**EXERCISE:** Exact wording is required for every entry; transcribe all of them and leave the images out.

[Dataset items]
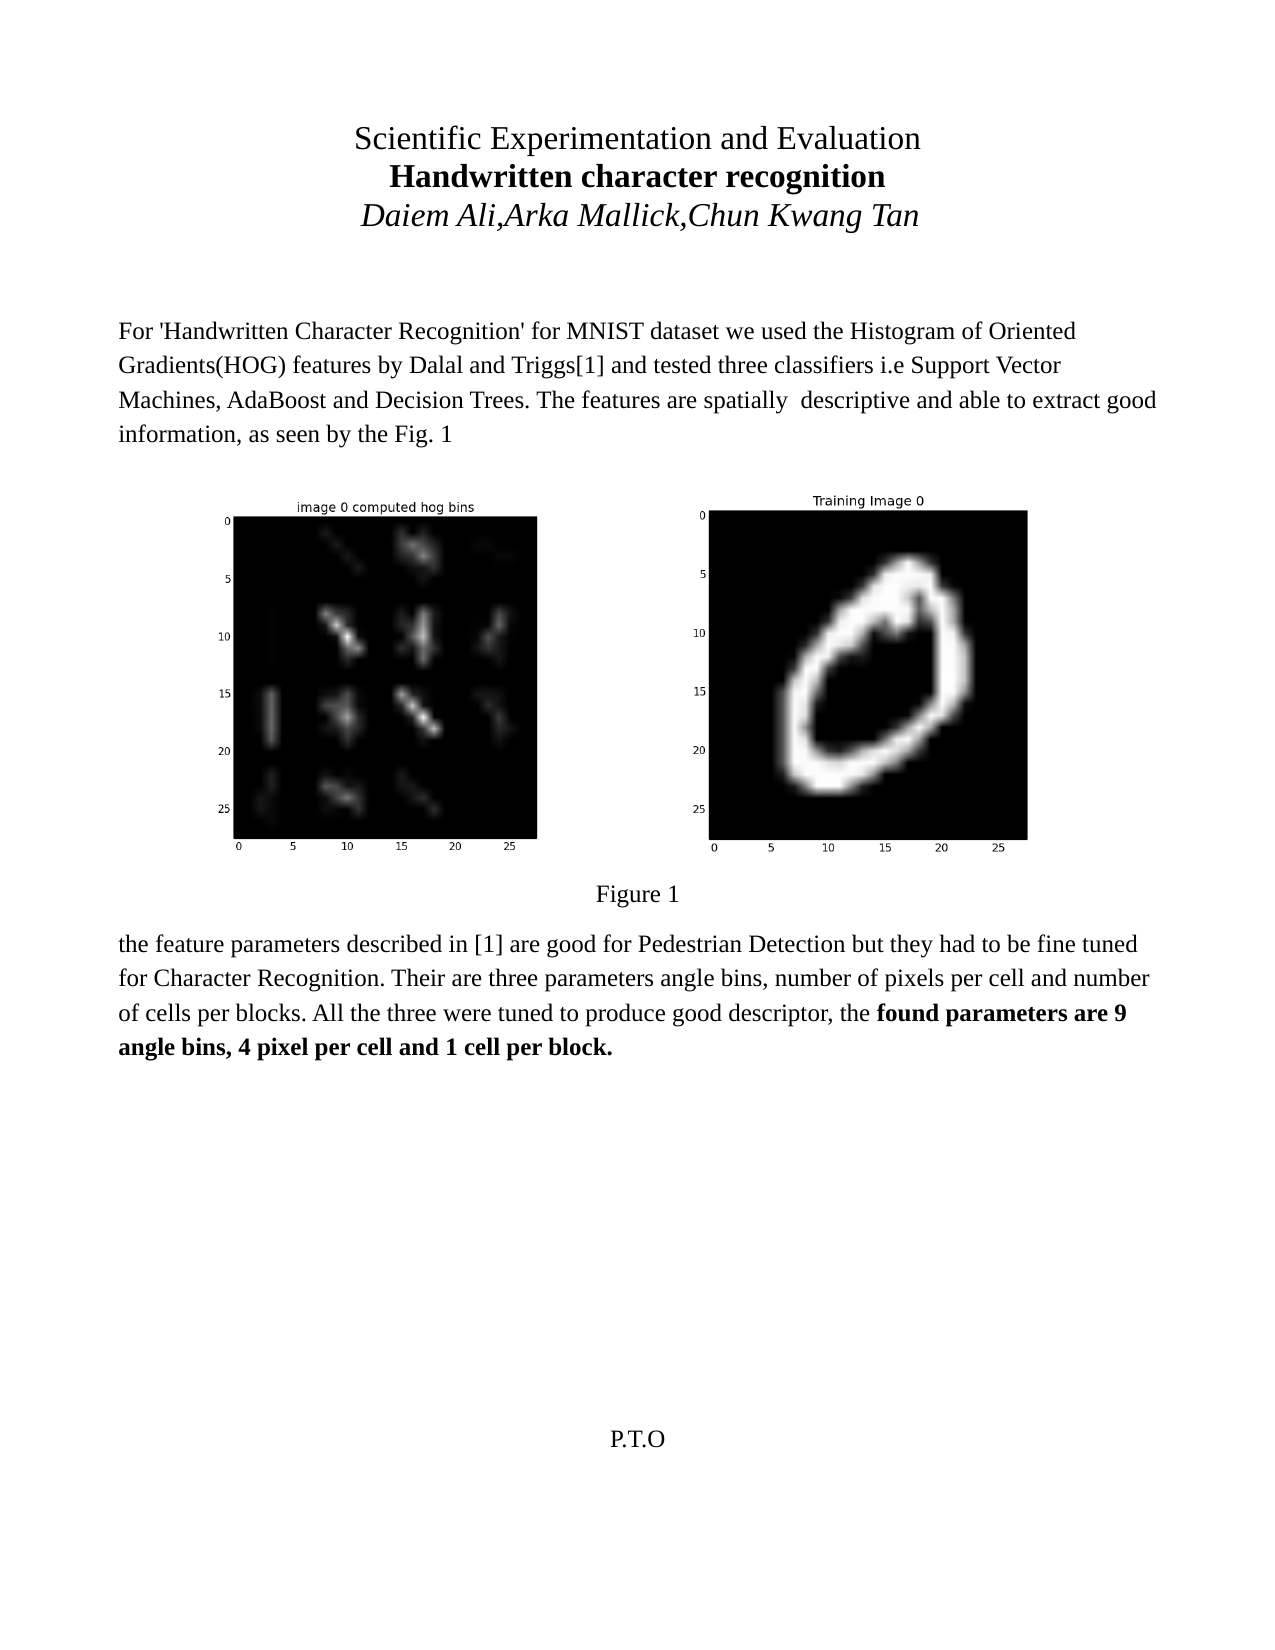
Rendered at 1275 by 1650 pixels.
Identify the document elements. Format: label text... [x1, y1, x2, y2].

text P.T.O [118, 1424, 1157, 1453]
text Daiem Ali,Arka Mallick,Chun Kwang Tan [118, 195, 1157, 233]
text Figure 1 [118, 468, 1157, 908]
text Scientific Experimentation and Evaluation [118, 118, 1157, 156]
text Handwritten character recognition [118, 156, 1157, 195]
text For 'Handwritten Character Recognition' for MNIST dataset we used the Histogram of Oriented Gradients(HOG) features by Dalal and Triggs[1] and tested three classifiers i.e Support Vector Machines, AdaBoost and Decision Trees. The features are spatially descriptive and able to extract good information, as seen by the Fig. 1 [118, 316, 1157, 448]
text the feature parameters described in [1] are good for Pedestrian Detection but they had to be fine tuned for Character Recognition. Their are three parameters angle bins, number of pixels per cell and number of cells per blocks. All the three were tuned to produce good descriptor, the found parameters are 9 angle bins, 4 pixel per cell and 1 cell per block. [118, 929, 1157, 1061]
picture [126, 470, 1126, 880]
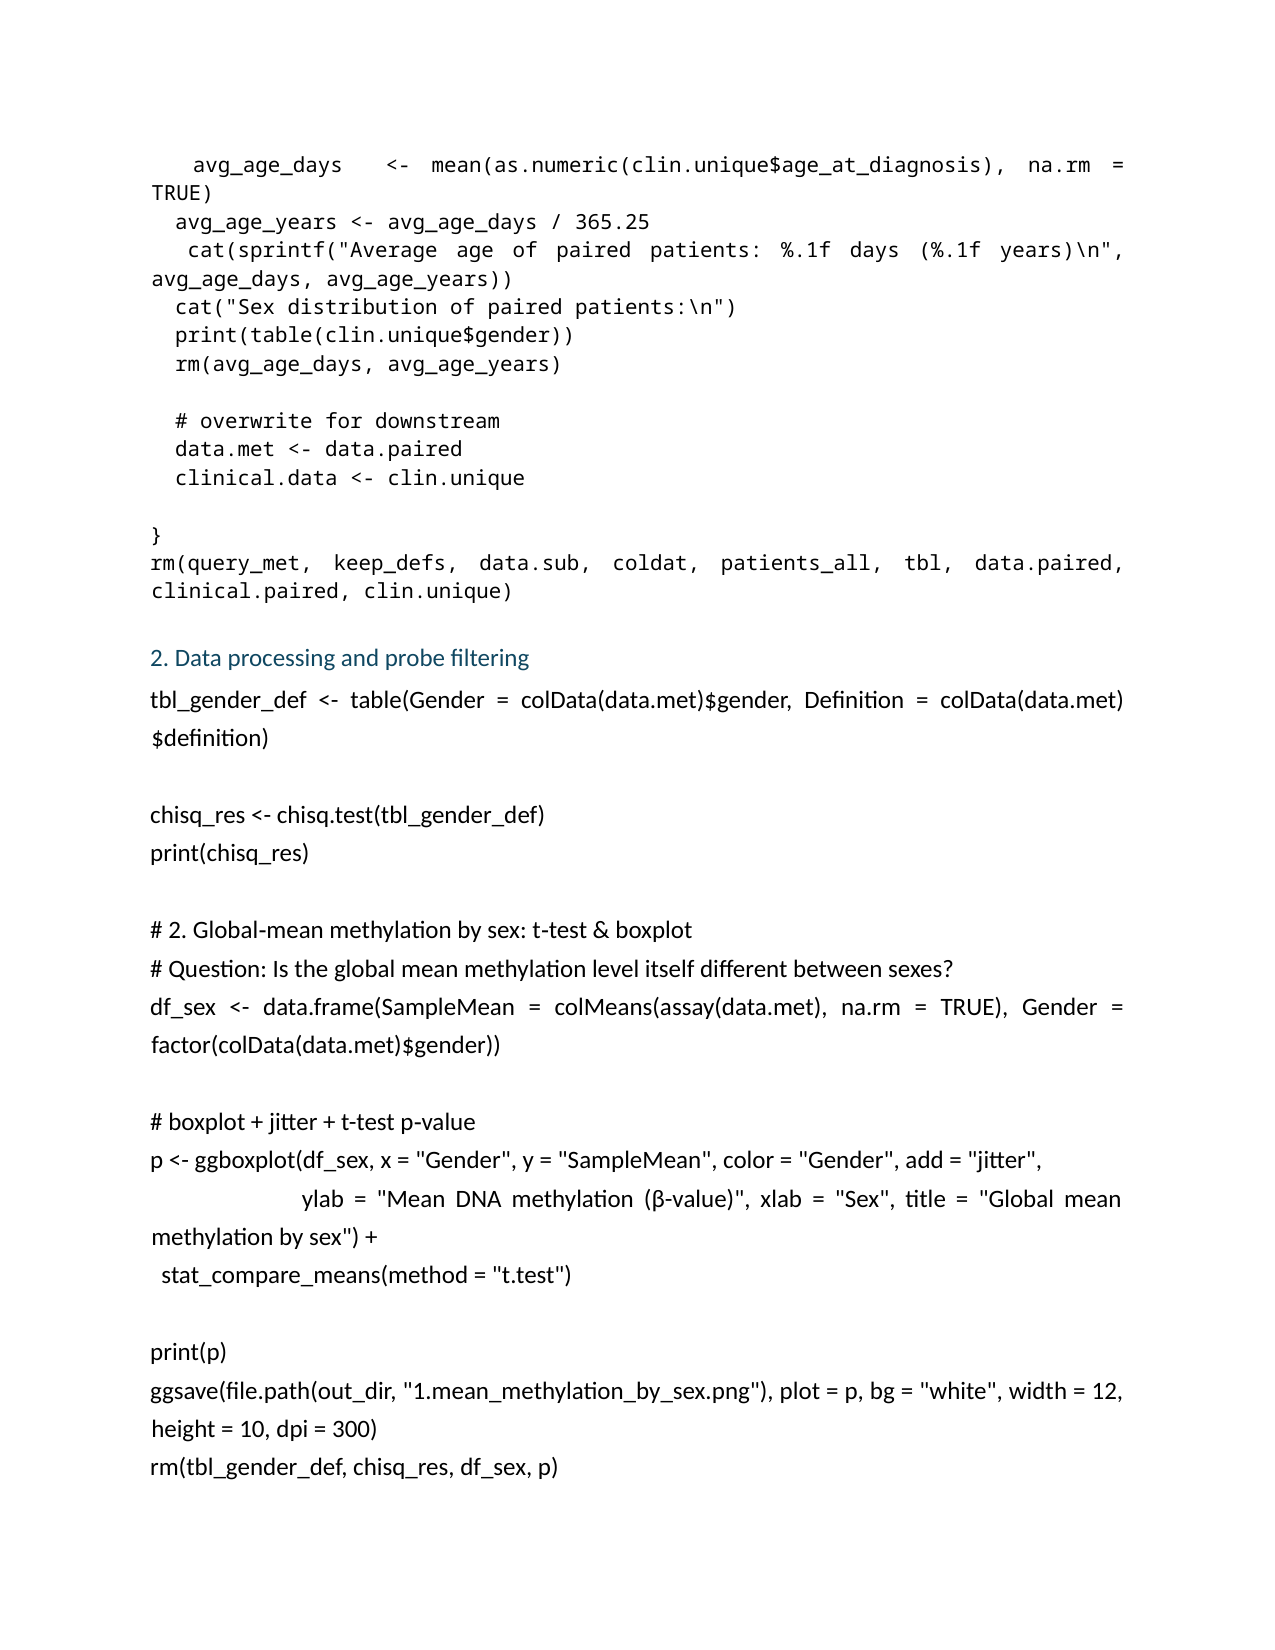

**ANSWER TO THIS TASK:**
Rendered at 1275 by 1650 pixels.
Identify the document elements. Format: label text... [x1, y1, x2, y2].

text P.T.O [118, 1424, 1157, 1453]
text Daiem Ali,Arka Mallick,Chun Kwang Tan [118, 195, 1157, 233]
text Figure 1 [118, 468, 1157, 908]
text Scientific Experimentation and Evaluation [118, 118, 1157, 156]
text Handwritten character recognition [118, 156, 1157, 195]
text For 'Handwritten Character Recognition' for MNIST dataset we used the Histogram of Oriented Gradients(HOG) features by Dalal and Triggs[1] and tested three classifiers i.e Support Vector Machines, AdaBoost and Decision Trees. The features are spatially descriptive and able to extract good information, as seen by the Fig. 1 [118, 316, 1157, 448]
text the feature parameters described in [1] are good for Pedestrian Detection but they had to be fine tuned for Character Recognition. Their are three parameters angle bins, number of pixels per cell and number of cells per blocks. All the three were tuned to produce good descriptor, the found parameters are 9 angle bins, 4 pixel per cell and 1 cell per block. [118, 929, 1157, 1061]
picture [126, 470, 1126, 880]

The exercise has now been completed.